The questionnaire results demonstrate the difficulties in attempting to define the severity of NSHL. This is significant for RGCS as it is often genetic (1, 24) and reproductive care HCP (1, 5, 24) who have been involved in writing the recommendations and guidelines for which conditions to include in screening. As most people undergoing RGCS will not have a lived experience of deafness, they rely on the expertise of those who choose the conditions to be included in RGCS. Consumers will have an expectation that information gained from screening will be useful to them. As demonstrated by our findings, there is no consensus on the perception of severity of moderate to profound deafness between different HCP groups. Deafness has previously been classified as a moderately severe condition (7, 9, 13) but was excluded from a recently published extended RGCS gene panel used in Australia with some of the view that these genes should be included and others of the opposite view (1). We found that whilst most respondents consider deafness to be a serious health condition, they also think that the available medical care means it need not have a significant impact on overall quality of life. Although severity is not the only criterion used by policy makers in RGCS program design, it will always play a role.

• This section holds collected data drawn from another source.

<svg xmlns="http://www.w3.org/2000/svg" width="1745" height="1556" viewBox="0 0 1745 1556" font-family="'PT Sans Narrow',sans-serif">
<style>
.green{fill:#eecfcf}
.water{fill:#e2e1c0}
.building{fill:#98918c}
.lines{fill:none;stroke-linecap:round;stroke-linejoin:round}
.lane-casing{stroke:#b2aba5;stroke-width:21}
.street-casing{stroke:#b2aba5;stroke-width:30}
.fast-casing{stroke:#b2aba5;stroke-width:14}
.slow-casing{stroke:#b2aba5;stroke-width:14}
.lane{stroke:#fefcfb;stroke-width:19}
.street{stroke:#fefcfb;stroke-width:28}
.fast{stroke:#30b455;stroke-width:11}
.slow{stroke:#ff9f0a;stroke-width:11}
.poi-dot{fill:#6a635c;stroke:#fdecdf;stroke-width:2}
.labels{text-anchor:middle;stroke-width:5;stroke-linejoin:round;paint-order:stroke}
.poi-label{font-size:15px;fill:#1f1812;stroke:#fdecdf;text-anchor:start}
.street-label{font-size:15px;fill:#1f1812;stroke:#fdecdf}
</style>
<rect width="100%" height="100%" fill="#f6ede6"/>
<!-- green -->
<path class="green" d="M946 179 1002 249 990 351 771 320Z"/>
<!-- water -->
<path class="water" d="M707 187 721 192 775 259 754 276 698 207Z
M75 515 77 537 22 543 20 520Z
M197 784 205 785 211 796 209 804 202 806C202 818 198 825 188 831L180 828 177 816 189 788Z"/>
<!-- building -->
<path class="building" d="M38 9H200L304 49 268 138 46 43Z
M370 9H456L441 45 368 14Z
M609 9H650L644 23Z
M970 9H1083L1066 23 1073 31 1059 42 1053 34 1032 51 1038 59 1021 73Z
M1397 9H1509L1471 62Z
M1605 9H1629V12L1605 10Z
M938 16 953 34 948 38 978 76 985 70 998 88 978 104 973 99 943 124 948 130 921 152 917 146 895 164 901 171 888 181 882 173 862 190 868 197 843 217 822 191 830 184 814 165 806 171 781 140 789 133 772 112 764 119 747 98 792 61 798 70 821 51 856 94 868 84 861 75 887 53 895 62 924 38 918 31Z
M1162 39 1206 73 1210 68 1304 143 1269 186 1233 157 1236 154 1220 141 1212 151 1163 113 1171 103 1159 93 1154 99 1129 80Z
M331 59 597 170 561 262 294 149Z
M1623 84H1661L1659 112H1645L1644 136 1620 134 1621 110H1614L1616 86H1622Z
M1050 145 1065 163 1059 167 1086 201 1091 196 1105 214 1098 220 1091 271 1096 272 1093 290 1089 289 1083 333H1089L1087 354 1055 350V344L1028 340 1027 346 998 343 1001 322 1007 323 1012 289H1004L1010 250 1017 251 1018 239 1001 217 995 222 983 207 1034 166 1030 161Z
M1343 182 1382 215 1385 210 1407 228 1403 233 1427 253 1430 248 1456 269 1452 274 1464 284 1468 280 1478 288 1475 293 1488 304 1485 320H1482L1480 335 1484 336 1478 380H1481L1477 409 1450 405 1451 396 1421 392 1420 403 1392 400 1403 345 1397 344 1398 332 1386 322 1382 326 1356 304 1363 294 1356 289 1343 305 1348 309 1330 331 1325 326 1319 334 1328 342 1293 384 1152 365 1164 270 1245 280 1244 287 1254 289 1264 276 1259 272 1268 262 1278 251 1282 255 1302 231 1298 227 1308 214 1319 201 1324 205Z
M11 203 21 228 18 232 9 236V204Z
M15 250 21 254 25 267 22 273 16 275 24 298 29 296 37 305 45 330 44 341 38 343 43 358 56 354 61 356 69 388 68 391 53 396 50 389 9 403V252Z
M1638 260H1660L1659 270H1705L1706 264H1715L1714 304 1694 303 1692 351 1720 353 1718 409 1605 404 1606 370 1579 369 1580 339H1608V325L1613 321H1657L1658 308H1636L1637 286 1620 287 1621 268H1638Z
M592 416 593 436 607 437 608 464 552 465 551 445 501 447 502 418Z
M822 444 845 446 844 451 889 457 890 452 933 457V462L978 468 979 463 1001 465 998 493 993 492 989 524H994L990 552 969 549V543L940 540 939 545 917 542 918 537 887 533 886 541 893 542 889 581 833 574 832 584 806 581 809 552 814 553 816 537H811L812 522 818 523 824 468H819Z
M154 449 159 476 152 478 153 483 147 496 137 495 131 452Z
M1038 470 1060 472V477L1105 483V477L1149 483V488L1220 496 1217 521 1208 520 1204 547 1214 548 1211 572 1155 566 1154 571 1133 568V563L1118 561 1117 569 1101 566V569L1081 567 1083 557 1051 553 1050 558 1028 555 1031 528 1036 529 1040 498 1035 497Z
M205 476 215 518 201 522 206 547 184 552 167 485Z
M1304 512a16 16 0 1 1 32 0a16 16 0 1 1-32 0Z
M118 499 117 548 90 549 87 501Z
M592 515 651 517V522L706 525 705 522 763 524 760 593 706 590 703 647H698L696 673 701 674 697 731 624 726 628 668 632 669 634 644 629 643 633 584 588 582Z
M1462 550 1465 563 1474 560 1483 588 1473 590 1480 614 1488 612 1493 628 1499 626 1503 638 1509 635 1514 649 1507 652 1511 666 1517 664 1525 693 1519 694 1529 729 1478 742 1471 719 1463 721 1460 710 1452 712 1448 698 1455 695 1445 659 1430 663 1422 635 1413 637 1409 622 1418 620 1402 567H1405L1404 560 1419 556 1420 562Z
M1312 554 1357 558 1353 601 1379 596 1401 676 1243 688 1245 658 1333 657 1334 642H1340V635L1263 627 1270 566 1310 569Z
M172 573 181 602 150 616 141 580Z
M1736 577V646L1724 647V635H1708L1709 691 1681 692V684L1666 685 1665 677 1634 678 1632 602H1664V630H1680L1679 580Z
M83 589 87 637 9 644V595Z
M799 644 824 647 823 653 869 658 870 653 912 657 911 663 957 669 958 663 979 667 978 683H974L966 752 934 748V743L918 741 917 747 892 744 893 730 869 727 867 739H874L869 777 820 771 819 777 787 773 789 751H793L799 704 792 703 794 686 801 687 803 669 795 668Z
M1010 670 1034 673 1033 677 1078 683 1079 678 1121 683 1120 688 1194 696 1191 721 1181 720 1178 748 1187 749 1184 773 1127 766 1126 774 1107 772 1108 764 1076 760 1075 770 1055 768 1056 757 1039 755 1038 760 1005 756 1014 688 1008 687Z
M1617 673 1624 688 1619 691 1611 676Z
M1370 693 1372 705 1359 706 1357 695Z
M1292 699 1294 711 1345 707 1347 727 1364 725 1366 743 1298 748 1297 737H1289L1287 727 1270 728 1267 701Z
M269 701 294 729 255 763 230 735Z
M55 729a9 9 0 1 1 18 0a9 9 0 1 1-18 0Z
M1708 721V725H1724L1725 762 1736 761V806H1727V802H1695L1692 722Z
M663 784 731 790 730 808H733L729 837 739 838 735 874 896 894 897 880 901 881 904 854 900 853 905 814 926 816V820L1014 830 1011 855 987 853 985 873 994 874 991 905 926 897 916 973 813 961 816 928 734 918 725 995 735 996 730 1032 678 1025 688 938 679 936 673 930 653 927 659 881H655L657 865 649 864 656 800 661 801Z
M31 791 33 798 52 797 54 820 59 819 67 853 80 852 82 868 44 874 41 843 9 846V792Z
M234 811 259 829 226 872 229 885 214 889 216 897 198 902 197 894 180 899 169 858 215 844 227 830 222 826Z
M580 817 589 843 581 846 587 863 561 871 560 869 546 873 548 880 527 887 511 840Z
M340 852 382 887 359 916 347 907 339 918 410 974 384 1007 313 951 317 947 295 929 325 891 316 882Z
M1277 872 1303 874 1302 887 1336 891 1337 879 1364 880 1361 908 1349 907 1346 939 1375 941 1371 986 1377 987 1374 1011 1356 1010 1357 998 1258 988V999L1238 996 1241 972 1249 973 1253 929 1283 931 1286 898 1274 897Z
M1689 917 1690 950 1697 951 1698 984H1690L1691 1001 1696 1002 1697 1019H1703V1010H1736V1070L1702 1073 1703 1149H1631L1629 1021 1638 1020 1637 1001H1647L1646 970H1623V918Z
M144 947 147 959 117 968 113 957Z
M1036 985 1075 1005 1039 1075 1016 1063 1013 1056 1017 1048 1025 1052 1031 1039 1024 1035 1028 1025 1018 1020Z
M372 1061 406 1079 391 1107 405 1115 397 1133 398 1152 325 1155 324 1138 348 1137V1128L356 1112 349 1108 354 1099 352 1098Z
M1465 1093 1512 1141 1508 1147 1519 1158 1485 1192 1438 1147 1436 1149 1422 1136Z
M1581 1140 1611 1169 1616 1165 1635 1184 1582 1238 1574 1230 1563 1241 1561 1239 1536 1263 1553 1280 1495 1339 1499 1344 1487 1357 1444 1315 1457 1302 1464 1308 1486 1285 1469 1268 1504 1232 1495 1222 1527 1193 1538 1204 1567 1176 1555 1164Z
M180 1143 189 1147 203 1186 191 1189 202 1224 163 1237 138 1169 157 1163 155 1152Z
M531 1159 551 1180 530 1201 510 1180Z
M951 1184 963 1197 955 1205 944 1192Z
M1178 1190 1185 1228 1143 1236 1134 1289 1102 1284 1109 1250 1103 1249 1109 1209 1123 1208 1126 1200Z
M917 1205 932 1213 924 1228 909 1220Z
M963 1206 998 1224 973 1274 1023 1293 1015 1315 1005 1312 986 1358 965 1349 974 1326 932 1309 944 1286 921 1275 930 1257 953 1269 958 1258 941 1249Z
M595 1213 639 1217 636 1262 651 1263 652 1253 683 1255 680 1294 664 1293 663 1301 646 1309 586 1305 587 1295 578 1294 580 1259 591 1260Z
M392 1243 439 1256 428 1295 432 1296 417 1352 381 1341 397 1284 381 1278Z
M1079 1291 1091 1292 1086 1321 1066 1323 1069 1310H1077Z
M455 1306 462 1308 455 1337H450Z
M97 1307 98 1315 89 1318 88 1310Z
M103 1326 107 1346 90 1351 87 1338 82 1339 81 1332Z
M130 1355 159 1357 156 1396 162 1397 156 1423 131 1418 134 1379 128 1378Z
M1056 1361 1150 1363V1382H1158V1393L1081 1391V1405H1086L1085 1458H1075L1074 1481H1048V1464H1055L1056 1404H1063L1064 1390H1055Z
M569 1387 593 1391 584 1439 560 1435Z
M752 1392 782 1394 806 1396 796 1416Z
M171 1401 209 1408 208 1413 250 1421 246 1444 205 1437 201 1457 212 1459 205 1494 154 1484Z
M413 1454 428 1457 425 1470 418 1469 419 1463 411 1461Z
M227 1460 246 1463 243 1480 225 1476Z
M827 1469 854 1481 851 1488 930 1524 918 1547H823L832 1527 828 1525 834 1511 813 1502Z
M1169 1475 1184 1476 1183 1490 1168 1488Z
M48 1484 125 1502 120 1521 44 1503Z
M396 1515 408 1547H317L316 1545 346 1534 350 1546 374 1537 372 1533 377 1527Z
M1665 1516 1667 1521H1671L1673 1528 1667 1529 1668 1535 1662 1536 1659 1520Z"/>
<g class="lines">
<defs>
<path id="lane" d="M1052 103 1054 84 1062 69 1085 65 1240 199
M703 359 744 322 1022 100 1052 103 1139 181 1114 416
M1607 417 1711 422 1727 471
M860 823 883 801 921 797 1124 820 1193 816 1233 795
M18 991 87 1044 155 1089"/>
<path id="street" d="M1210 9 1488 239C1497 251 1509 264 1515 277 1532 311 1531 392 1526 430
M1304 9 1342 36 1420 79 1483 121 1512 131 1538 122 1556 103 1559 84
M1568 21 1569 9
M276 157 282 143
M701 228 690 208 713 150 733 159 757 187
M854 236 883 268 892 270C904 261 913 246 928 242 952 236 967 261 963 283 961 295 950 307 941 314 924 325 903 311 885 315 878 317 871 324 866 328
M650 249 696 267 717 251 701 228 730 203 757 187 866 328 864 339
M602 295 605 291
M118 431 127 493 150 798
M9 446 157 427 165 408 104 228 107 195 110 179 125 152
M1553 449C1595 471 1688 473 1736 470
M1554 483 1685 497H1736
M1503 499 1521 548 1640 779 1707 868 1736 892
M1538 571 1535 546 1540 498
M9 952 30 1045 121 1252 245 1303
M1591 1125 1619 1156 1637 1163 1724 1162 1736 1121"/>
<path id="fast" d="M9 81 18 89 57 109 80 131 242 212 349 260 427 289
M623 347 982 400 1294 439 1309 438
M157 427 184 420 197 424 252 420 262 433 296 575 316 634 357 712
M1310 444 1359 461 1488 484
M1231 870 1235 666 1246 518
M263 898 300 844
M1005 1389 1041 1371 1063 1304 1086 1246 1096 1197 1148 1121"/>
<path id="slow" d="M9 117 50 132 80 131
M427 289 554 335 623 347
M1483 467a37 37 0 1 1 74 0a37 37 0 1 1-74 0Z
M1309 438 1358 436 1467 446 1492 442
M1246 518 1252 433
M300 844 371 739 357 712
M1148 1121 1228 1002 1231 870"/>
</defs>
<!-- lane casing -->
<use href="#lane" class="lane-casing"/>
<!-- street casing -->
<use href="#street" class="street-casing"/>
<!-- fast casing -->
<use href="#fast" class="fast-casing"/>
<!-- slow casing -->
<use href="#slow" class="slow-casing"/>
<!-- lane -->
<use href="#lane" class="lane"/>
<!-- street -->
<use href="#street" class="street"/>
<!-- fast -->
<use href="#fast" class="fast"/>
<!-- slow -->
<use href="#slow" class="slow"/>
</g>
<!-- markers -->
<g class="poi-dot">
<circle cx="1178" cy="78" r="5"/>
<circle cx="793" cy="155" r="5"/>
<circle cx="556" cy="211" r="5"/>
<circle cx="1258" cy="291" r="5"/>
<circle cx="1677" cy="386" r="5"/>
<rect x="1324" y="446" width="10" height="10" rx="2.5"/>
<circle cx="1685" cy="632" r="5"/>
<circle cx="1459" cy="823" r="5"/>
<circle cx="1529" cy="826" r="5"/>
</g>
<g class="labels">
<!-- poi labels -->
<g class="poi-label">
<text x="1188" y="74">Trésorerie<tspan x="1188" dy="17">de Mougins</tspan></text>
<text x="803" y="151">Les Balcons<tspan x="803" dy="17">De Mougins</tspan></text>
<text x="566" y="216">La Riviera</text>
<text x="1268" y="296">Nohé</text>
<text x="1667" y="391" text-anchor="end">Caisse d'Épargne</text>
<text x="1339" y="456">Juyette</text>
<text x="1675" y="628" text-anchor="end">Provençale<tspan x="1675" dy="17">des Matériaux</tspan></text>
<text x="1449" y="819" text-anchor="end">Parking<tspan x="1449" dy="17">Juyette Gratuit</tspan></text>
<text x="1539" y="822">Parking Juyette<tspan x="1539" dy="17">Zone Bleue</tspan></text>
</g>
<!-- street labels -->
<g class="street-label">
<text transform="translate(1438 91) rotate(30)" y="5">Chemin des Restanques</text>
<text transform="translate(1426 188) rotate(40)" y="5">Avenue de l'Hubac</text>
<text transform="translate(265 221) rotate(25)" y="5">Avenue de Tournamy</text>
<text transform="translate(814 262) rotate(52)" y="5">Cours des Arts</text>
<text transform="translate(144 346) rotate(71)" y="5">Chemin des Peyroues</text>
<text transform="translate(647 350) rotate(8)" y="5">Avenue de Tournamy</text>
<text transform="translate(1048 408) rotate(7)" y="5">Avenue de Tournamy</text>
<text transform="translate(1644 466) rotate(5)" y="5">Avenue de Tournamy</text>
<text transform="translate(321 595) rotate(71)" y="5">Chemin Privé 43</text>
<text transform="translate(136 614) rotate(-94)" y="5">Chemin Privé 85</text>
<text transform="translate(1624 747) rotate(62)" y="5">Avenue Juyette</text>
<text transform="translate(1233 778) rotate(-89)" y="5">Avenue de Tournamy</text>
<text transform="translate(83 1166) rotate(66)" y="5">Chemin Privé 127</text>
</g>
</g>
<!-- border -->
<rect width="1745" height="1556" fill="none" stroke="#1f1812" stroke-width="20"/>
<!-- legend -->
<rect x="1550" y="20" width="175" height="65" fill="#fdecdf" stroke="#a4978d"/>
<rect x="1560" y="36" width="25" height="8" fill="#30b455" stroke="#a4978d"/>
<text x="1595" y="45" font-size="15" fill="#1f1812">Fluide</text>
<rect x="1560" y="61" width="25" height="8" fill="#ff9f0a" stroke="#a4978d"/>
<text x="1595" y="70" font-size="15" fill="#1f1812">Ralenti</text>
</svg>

The importance of considering the perspective of those with a personal experience of deafness was also expressed here, but only by genetic HCP who, based on their training, recognise that deafness can be experienced differently by individuals and their families and that these diverse perspectives should be included in any decision about selecting conditions for RGCS. Empirical research reveals that people who live with genetic conditions and their families often have views on the severity of their condition that differ significantly compared to those not familiar with the lived experience of the condition (25). Whilst clinician views have often been prioritised in selecting which genes to include in RGCS, there is a growing body of evidence recognising the importance of the patient’s perception of the seriousness of a condition (26).
Offering screening for a genetic condition sends an implicit message that there are valid reasons for avoiding the birth of a child with that condition, or that knowing about the condition prenatally can be beneficial for clinical management. Some respondents in this study were concerned that inclusion of genes associated with NSHL in RGCS expresses a discriminatory attitude towards those living with deafness. This is not the only study to raise potential for harm from the use of genetic technologies for deafness in the reproductive setting, threatening the future of the Deaf community with the loss of a form of cultural diversity (27–29). Studies of individuals who are deaf and of hearing people who have indirect experience of deafness (children of deaf adults and parents of deaf children) show that they may feel that genetic testing for deafness in the reproductive setting expresses a negative view of deafness (29–31).
Whilst some HCP expressed concerns about the inclusion of NSHL genes they also identified benefits, such as providing parental choice through informed decision making. Providing education about the screening test and the included conditions is paramount for individuals to be able to make an informed decision. As evidenced in this study it may prove difficult to include deafness in a statement that informs prospective parents that RGCS will screen for serious, childhood onset conditions.